/---

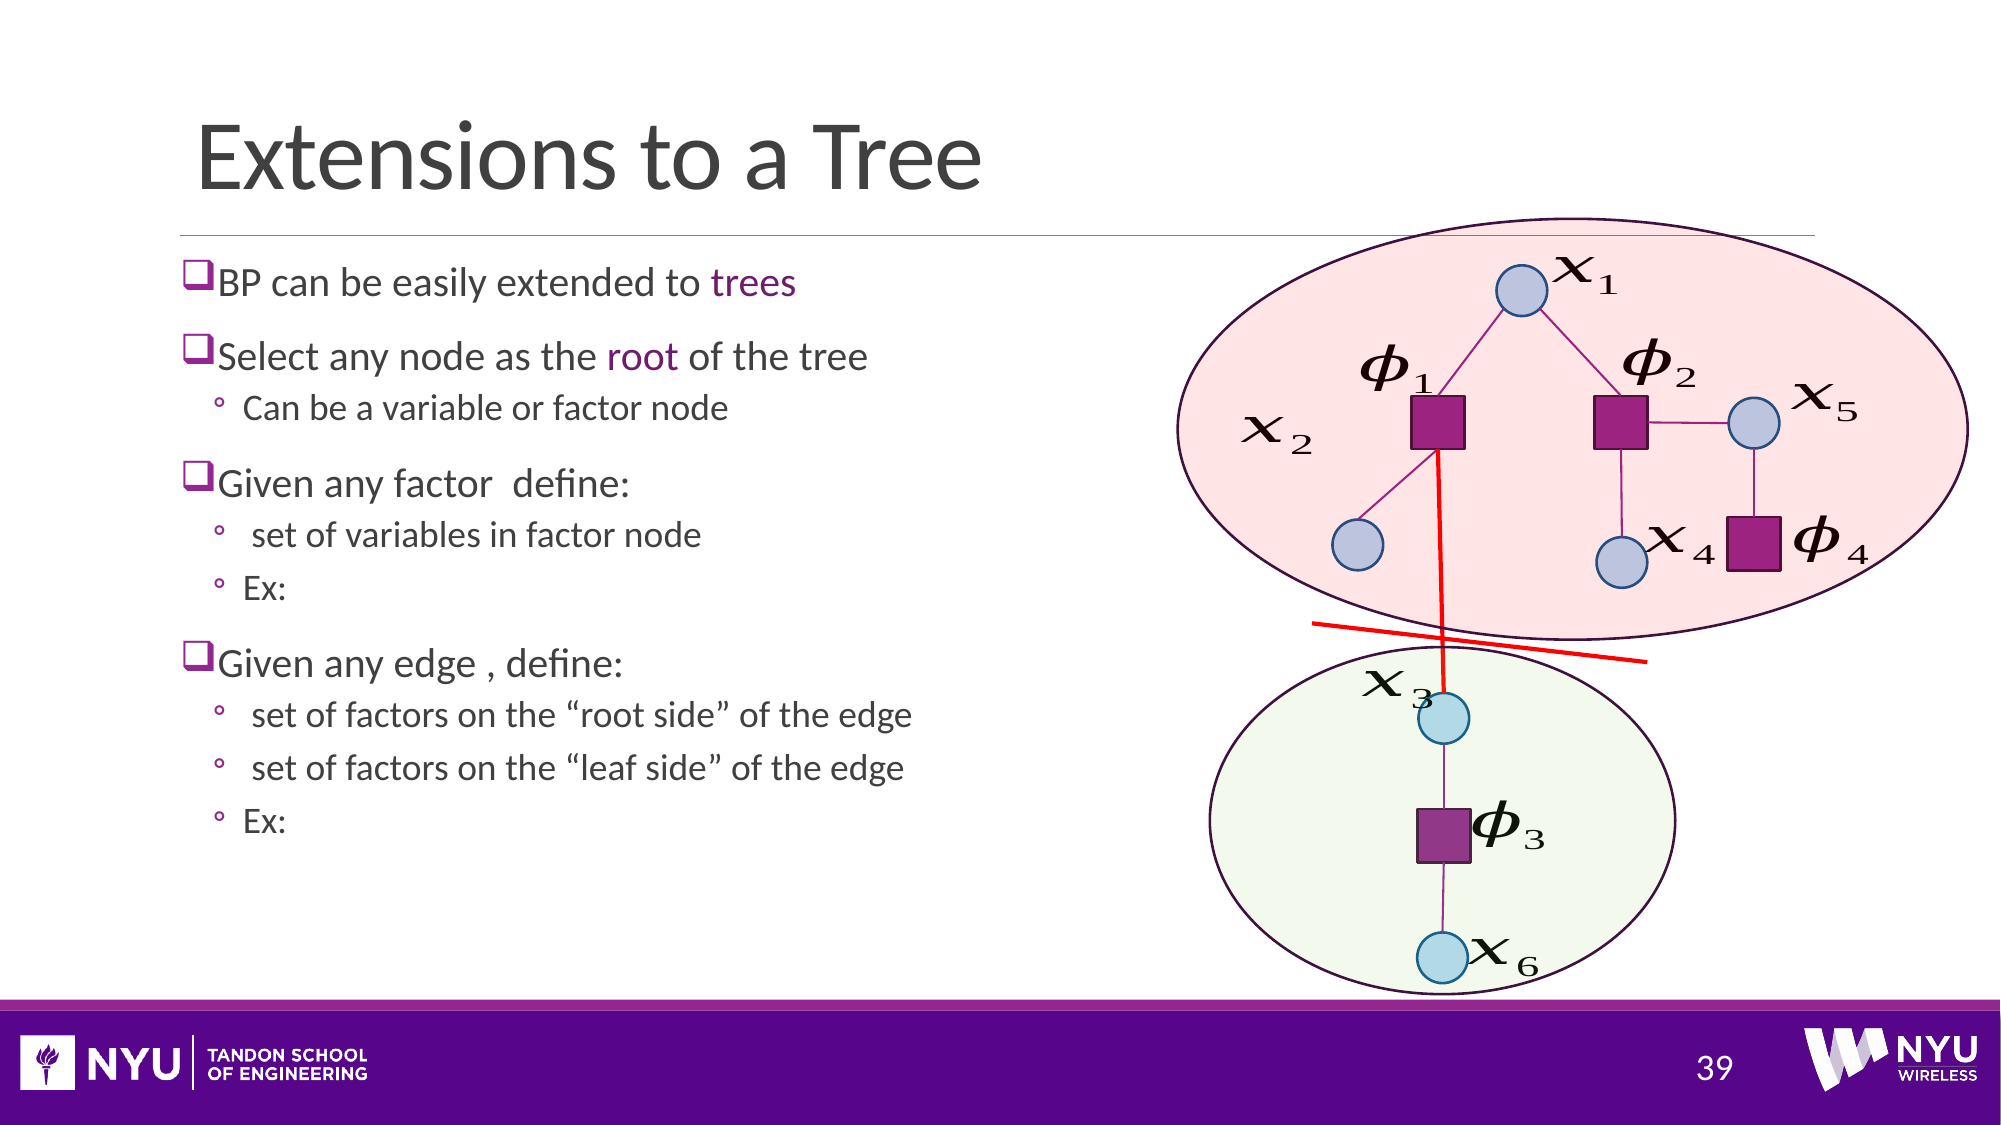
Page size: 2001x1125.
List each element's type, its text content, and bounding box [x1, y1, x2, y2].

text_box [1311, 622, 1648, 663]
text_box [1208, 672, 1677, 996]
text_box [1441, 861, 1445, 933]
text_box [1357, 448, 1436, 520]
title Extensions to a Tree [180, 47, 1830, 218]
text_box [1176, 217, 1970, 637]
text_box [1437, 448, 1445, 619]
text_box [1437, 308, 1505, 397]
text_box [1437, 672, 1445, 694]
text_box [1539, 308, 1622, 397]
slide_number 39 [1533, 1035, 1749, 1096]
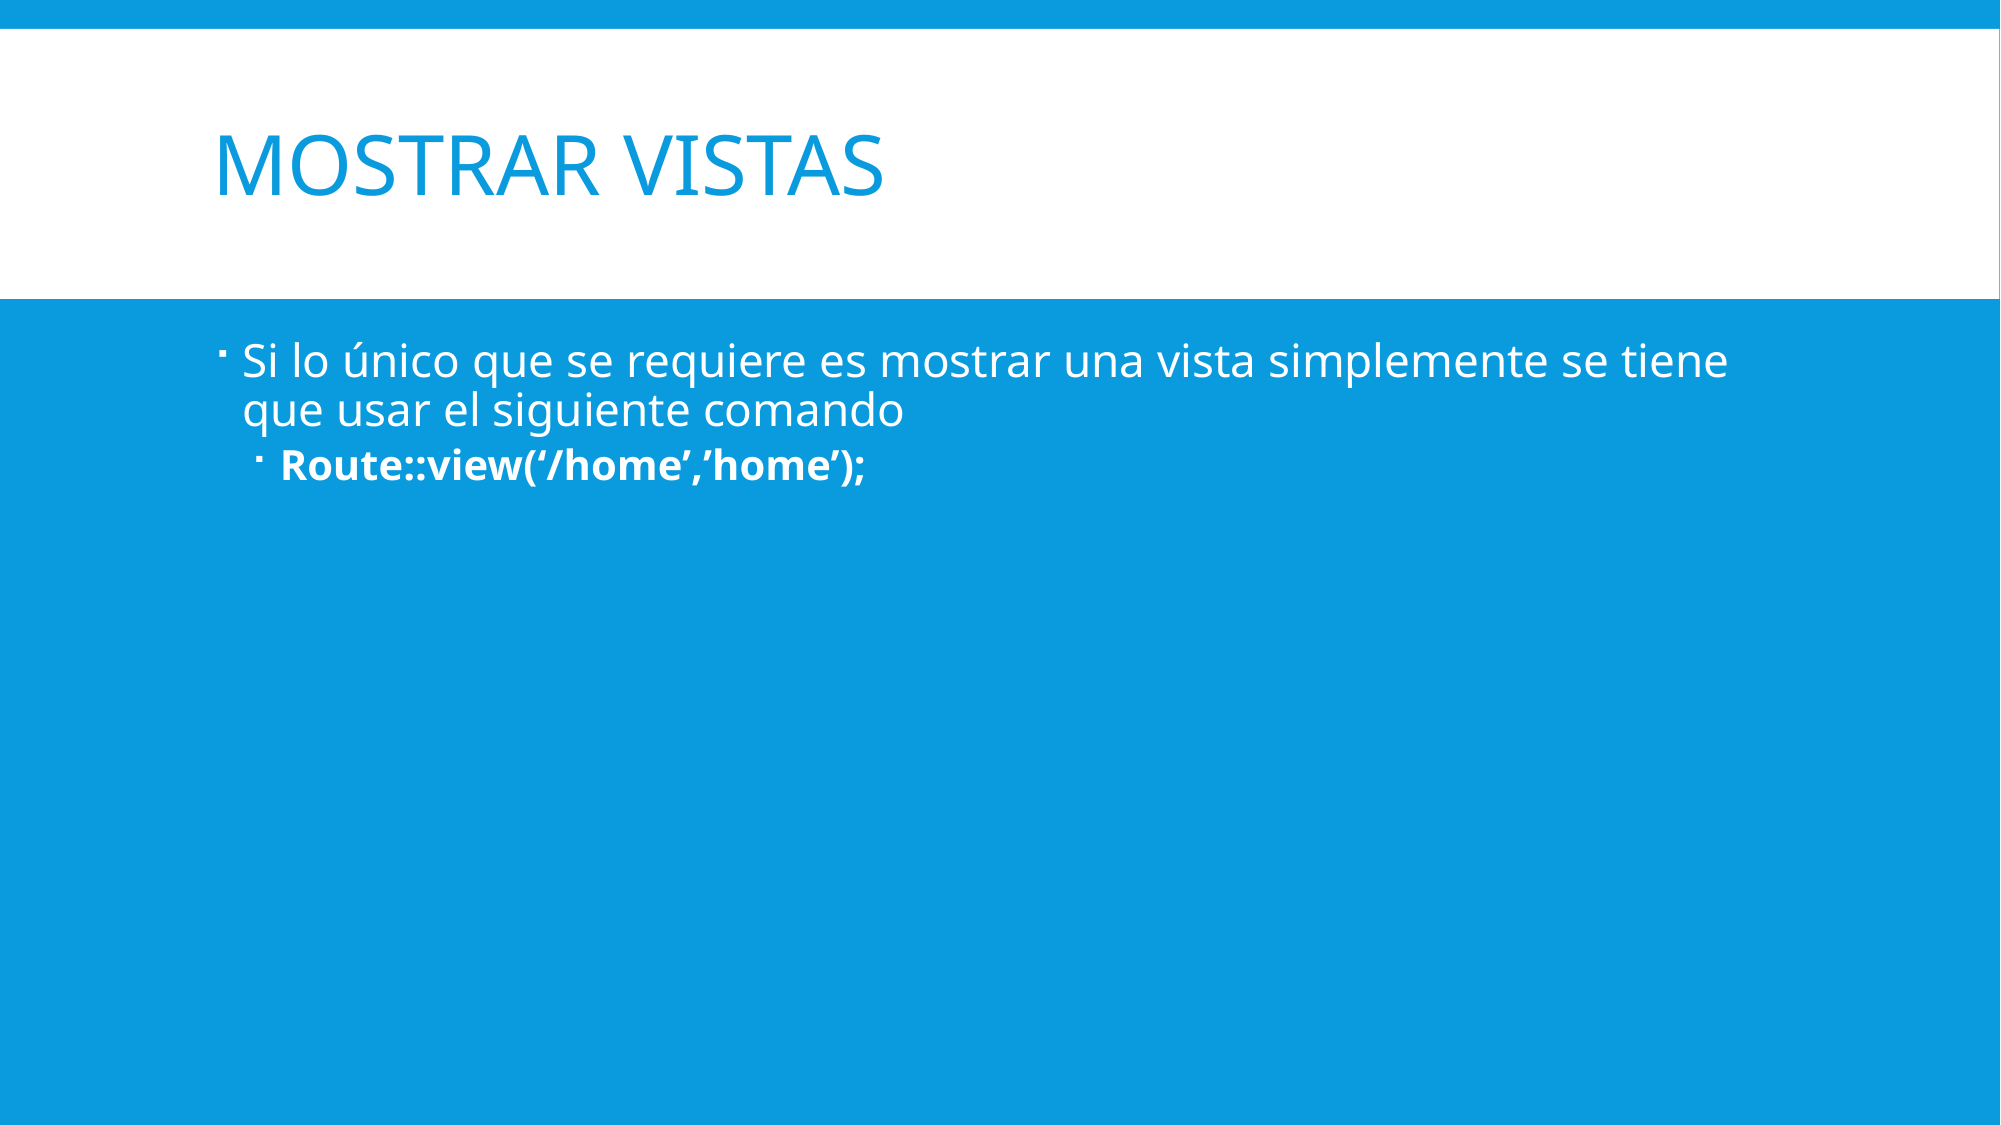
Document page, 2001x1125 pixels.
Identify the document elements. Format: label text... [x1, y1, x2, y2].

\---

Return the whole listing word for word, minus its pictures.

(Written answer)
Page size: 2001x1125.
List each element's type, its text content, and bounding box [x1, y1, x2, y2].

text_box [1311, 622, 1648, 663]
text_box [1208, 672, 1677, 996]
text_box [1441, 861, 1445, 933]
text_box [1357, 448, 1436, 520]
title Extensions to a Tree [180, 47, 1830, 218]
text_box [1176, 217, 1970, 637]
text_box [1437, 448, 1445, 619]
text_box [1437, 308, 1505, 397]
text_box [1437, 672, 1445, 694]
text_box [1539, 308, 1622, 397]
slide_number 39 [1533, 1035, 1749, 1096]
Document page, 2001x1125 pixels.
Identify the document elements. Format: label text... [x1, y1, x2, y2].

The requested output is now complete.